**EXERCISE 1:**
Say whether each statement agrees with the passage on wind turbine rotor design. Answer yes or no and quote the deciding words from the passage.
(a) Lift acts at right angles to the wind direction.
(b) Horizontal axis turbines run at lower rpm than vertical axis turbines.
(c) Clean wind comes from surface currents near trees and buildings.
**EXERCISE 2:** Name every type of wind turbine and every type of wind that the passage on wind turbine rotor design mentions.
**EXERCISE 3:** Carry on the passage on wind turbine rotor design, picking up right after its last sentence.

**PROVIDED TEXT:**

····················

## Horizontal Axis Wind Turbine Rotor Design

**The Basics:**

Objects in the path of a wind stream experience a downwind force known as drag. Some of the earliest wind turbine designs utilized this force and are called vertical axis wind turbines (VAWT). While drag is easy to harness, VAWT's are limited to performing at much lower rpm's than horizontal axis wind turbines (HAWT) because as the blades rotate, one half of the rotor is always travelling upwind against the force of the wind stream in order to turn the blades into a position to harness the downwind drag again.

Wind also produces another force called lift, which always works at right angles to the wind direction and is the force utilized by HAWT designs.

Like turbines, there are also two main types of wind: clean wind and dirty (turbulent) wind. Clean wind originates from the upper atmosphere and is pulled down to open land and water by temperature and pressure differentials between the atmosphere and the earth's surface. These winds are considered clean because there are no obstructions in the path of the currents to collide with, and thus little to no turbulence is created. Because of the complicated measures involved with HAWT rotor design due to their lift based designs, HAWT's are strictly employed in clean wind environments. Surface currents that are travelling back to the upper atmosphere generally encounter resistance from things like trees and buildings, which slows the currents down and creates a lot of turbulence that can be difficult if not almost impossible for a lift based turbine design to harness. VAWT's are most suitable for such low, turbulent wind environments due to their simple drag based designs.

····················

**DATASET EXTRACT:**
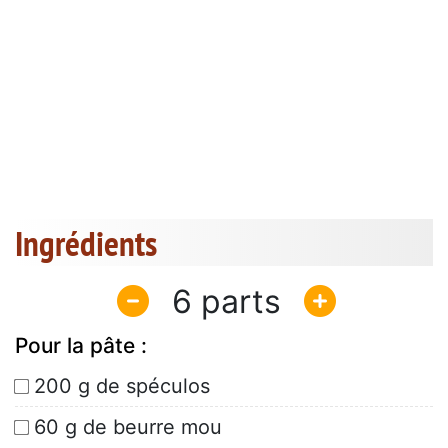
Ingrédients
6
Pour la pâte :
200 g de spéculos
60 g de beurre mou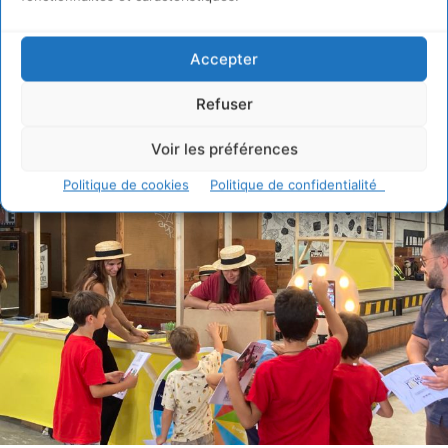
l’empreinte carbone comme des déchets est devenue la
norme, encore très peu d’entreprises misent sur la
Accepter
participation des salariés. Ce choix est dans l’ADN
d’Enerfip.
Refuser
Voir les préférences
Politique de cookies
Politique de confidentialité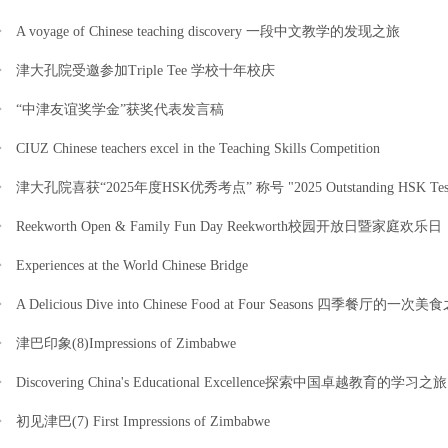
A voyage of Chinese teaching discovery 一段中文教学的发现之旅
津大孔院受邀参加Triple Tee 学校十年校庆
“中津友谊奖学金”获奖代表发言稿
CIUZ Chinese teachers excel in the Teaching Skills Competition
津大孔院喜获“2025年度HSK优秀考点” 称号 "2025 Outstanding HSK Test 
Reekworth Open & Family Fun Day Reekworth校园开放日暨家庭欢乐日
Experiences at the World Chinese Bridge
A Delicious Dive into Chinese Food at Four Seasons 四季餐厅的一次
津巴印象(8)Impressions of Zimbabwe
Discovering China's Educational Excellence探索中国卓越教育的学习之旅
初见津巴(7) First Impressions of Zimbabwe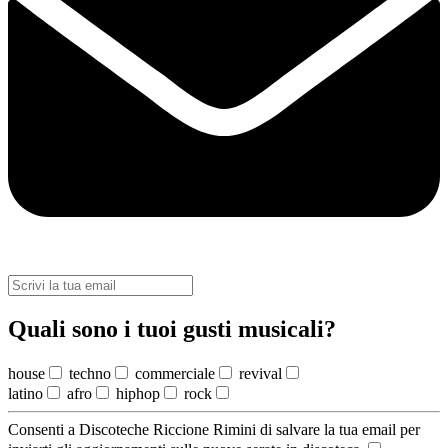
Quali sono i tuoi gusti musicali?
house
techno
commerciale
revival
latino
afro
hiphop
rock
Consenti a Discoteche Riccione Rimini di salvare la tua email per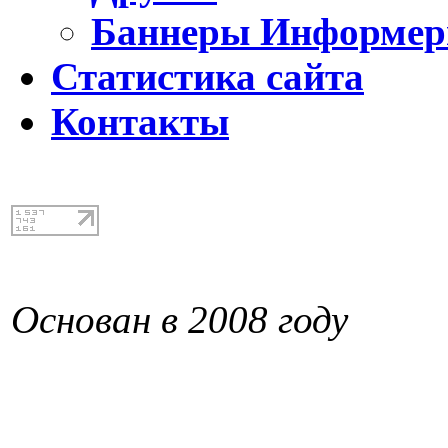
Баннеры Информе
Статистика сайта
Контакты
Основан в 2008 году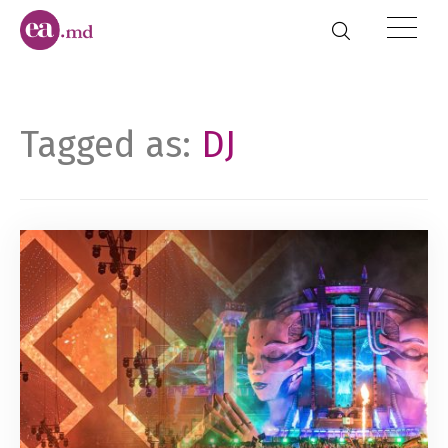
Tagged as:
DJ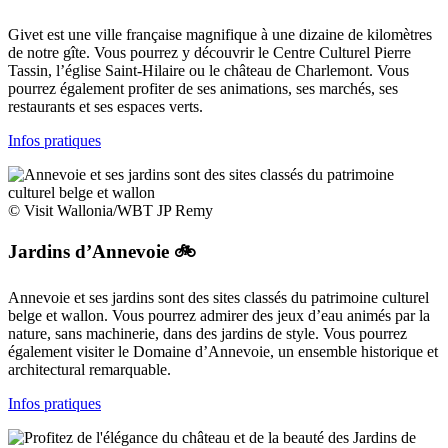
Givet est une ville française magnifique à une dizaine de kilomètres
de notre gîte. Vous pourrez y découvrir le Centre Culturel Pierre
Tassin, l’église Saint-Hilaire ou le château de Charlemont. Vous
pourrez également profiter de ses animations, ses marchés, ses
restaurants et ses espaces verts.
Infos pratiques
© Visit Wallonia/WBT JP Remy
Jardins d’Annevoie 🚲
Annevoie et ses jardins sont des sites classés du patrimoine culturel
belge et wallon. Vous pourrez admirer des jeux d’eau animés par la
nature, sans machinerie, dans des jardins de style. Vous pourrez
également visiter le Domaine d’Annevoie, un ensemble historique et
architectural remarquable.
Infos pratiques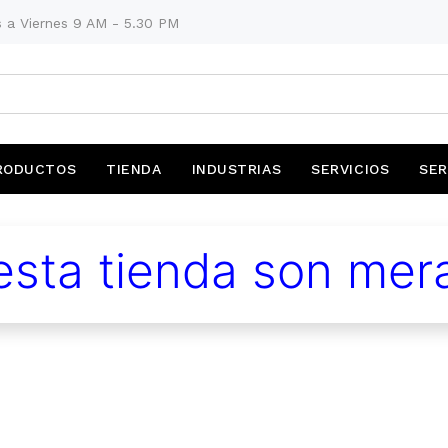
 a Viernes 9 AM - 5.30 PM
RODUCTOS
TIENDA
INDUSTRIAS
SERVICIOS
SER
sta tienda son mera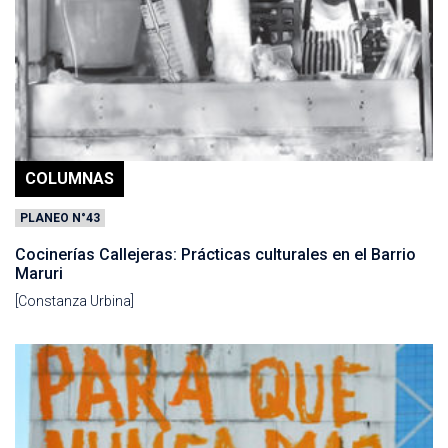
COLUMNAS
PLANEO N°43
Cocinerías Callejeras: Prácticas culturales en el Barrio
Maruri
[Constanza Urbina]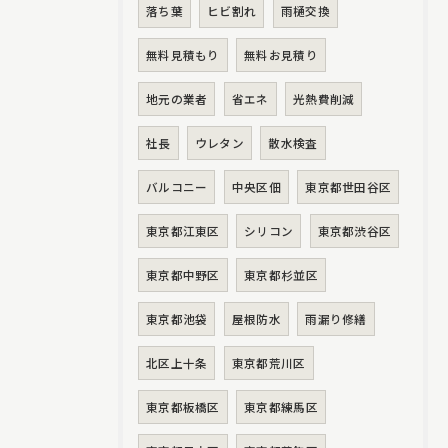
落ち葉
ヒビ割れ
雨樋交換
無料見積もり
無料お見積り
地元の業者
省エネ
光熱費削減
社長
ウレタン
散水検査
バルコニー
中央区佃
東京都世田谷区
東京都江東区
シリコン
東京都渋谷区
東京都中野区
東京都杉並区
東京都池袋
屋根防水
雨漏り修繕
北区上十条
東京都荒川区
東京都板橋区
東京都練馬区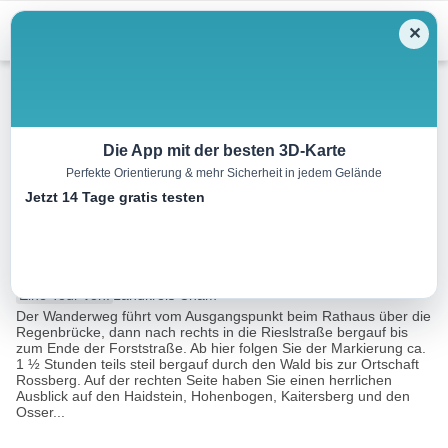
Menu
✕
Wandern
Die App mit der besten 3D-Karte
Perfekte Orientierung & mehr Sicherheit in jedem Gelände
Rundwanderweg Roßberghütte
Jetzt 14 Tage gratis testen
– Fatimakapelle
9.6 km
03:00 h
4749 m
4897 m
Eine Tour von:
Landkreis Cham
Der Wanderweg führt vom Ausgangspunkt beim Rathaus über die
Regenbrücke, dann nach rechts in die Rieslstraße bergauf bis
zum Ende der Forststraße. Ab hier folgen Sie der Markierung ca.
1 ½ Stunden teils steil bergauf durch den Wald bis zur Ortschaft
Rossberg. Auf der rechten Seite haben Sie einen herrlichen
Ausblick auf den Haidstein, Hohenbogen, Kaitersberg und den
Osser...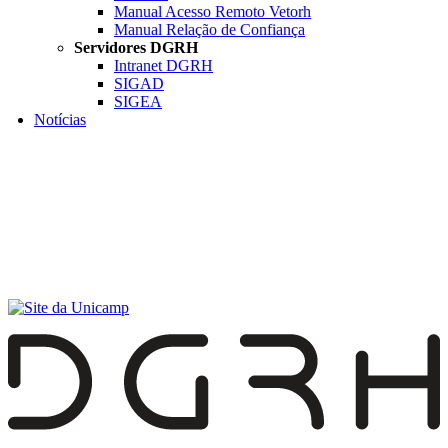
Manual Acesso Remoto Vetorh
Manual Relação de Confiança
Servidores DGRH
Intranet DGRH
SIGAD
SIGEA
Notícias
Menu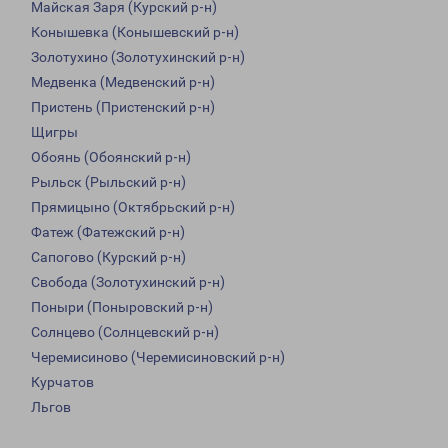
Майская Заря (Курский р-н)
Конышевка (Конышевский р-н)
Золотухино (Золотухинский р-н)
Медвенка (Медвенский р-н)
Пристень (Пристенский р-н)
Щигры
Обоянь (Обоянский р-н)
Рыльск (Рыльский р-н)
Прямицыно (Октябрьский р-н)
Фатеж (Фатежский р-н)
Сапогово (Курский р-н)
Свобода (Золотухинский р-н)
Поныри (Поныровский р-н)
Солнцево (Солнцевский р-н)
Черемисиново (Черемисиновский р-н)
Курчатов
Льгов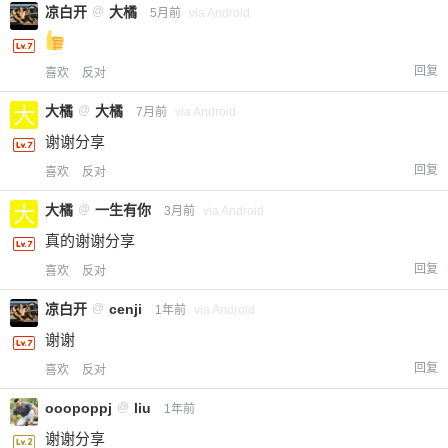
凉白开
@
大橘
5月前
via Android
回复
喜欢
反对
大橘
@
大橘
7月前
via Android
谢谢分享
回复
喜欢
反对
大橘
@
一生有你
3月前
via Android
真的谢谢分享
回复
喜欢
反对
凉白开
@
cenji
1年前
via Android
谢谢
回复
喜欢
反对
ooopoppj
@
liu
1年前
谢谢分享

····················

**RESPONSE BOX 1:**
(a) Yes: "which always works at right angles to the wind direction"
(b) No: "VAWT's are limited to performing at much lower rpm's than horizontal axis wind turbines (HAWT)"
(c) No: "Clean wind originates from the upper atmosphere"

**RESPONSE BOX 2:**
Turbine types: vertical axis wind turbines (VAWT) and horizontal axis wind turbines (HAWT).
Wind types: clean wind and dirty (turbulent) wind.

**RESPONSE BOX 3:**
**Tip Speed Ratio:**

The first step in wind turbine rotor design is to select a tip speed ratio (TSR). The TSR refers to the ratio of the speed of the blade tips to the wind speed. The TSR is important because if the blades spin too slow at a given wind speed, then most of the wind will pass through the rotor with little being harnessed. But if the blades spin too fast, then they will 'blur' and act like a solid wall blocking the wind, commonly known as the 'wind wall effect'. Thus, it's necessary to match the angular momentum of the blades to the wind speed in order to maximize the rotor efficiency. The TSR required for a particular rotor will depend on the average speed and type of wind (clean or dirty) that's to be harnessed in a given location, and is determined by the aerofoil profile type used in the blade design as well as the number of blades. Generally, a high tip speed ratio is used for HAWT's as the high rotational frequency of the rotor shaft is needed for turning an electrical generator. In cases where more torque is desired over speed - such as for water pumping - or to harness low wind speeds, then a low TSR is more suitable. As advantageous as a high TSR is for performance in electrical generation, it can also come with drawbacks such as excessive noise, vibration/potential blade throw, or erosion from air/dust particles and precipitation contacting the leading edge of the blades, so care must be taken when establishing a TSR so that the maximum rotational frequency of the blades doesn't exceed the structural threshold.

**How Many Blades?**

If a small number of blades are used, then the blades must travel faster to maximize the energy harvest and thus rotors with high TSR's also have few blades and perform best in medium-high wind speeds. If a large number of blades are used, then rotational frequency can be slower. However, extra blades also increases the risk of the previously mentioned wind wall effect occurring at lower frequencies, so rotors with low TSR's and a large number of blades are limited to low wind speed applications. In general, a typical HAWT will have 3 blades and a TSR of somewhere between 5 and 7.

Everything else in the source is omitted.